To address this challenge, the research group led by Associate Professor Yang Lihua at the Hefei National Laboratory for Physical Sciences at the Microscale, University of Science and Technology of China, proposed the development of acid-sensitive nanoparticles composed entirely of membrane-disrupting polymers that can maintain a long circulation time in the blood and dissociate under the unique mildly acidic pH stimulus of the tumor microenvironment as a new strategy for treating pancreatic cancer. By using an acid-sensitive membrane-disrupting macromolecule micelle (M-14K) as a model for such nanoparticles, the research group experimentally demonstrated that these nanoparticles can be activated by the unique acidic pH of the tumor microenvironment, thereby indiscriminately eliminating pancreatic cancer cells and tumor-associated fibroblasts, with this cytotoxicity achieved through the disruption of cell membrane integrity. Experiments using three-dimensional cell spheroids and tumor-bearing mouse models showed that these nanoparticles can effectively eliminate tumor-associated stromal cells that encapsulate pancreatic cancer cells, penetrate the stromal barrier protecting pancreatic cancer cells, and subsequently eliminate pancreatic cancer cells tightly wrapped by the stroma and stromal cells. Further experiments in tumor-bearing mouse models showed that after intravenous administration of these nanoparticles, there was a significant reduction in the expression of extracellular matrix in the pancreatic cancer microenvironment, making the originally dense pancreatic tumor tissue more permeable, remodeling the structure of pancreatic cancer, improving the delivery efficiency of nanoparticles in tumor tissue, and no tumor metastasis was observed.
This study first proposed the idea of developing acid-sensitive nanoparticles formed by the self-assembly of a single membrane-disrupting macromolecule as a therapeutic prodrug that can simultaneously achieve the dual goals of remodeling the pancreatic cancer stroma and eliminating cancer cells, which is expected to aid in the development of new drugs that can eliminate pancreatic cancer without inducing tumor metastasis.
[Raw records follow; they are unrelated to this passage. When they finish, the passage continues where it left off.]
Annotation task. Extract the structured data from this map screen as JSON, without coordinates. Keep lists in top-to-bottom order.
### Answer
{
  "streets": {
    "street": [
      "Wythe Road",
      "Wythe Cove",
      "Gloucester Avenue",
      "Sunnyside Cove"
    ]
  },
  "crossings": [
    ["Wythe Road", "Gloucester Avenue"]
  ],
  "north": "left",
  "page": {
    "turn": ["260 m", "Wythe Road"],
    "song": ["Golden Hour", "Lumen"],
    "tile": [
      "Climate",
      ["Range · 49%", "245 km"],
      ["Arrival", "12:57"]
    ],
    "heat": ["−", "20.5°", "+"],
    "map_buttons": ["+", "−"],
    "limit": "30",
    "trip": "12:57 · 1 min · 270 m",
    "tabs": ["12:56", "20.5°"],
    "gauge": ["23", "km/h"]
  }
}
The related research results were published in ACS Applied Materials & Interfaces under the title "pH-Sensitive Nanoparticles Composed Solely of Membrane-Disruptive Macromolecules for Treating Pancreatic Cancer." The first author of the paper is Fan Feng, a doctoral student at the School of Chemistry and Materials Science, University of Science and Technology of China, and the corresponding author is Yang Lihua. The research work was supported by the National Natural Science Foundation of China and the special funds for basic scientific research business expenses of central universities.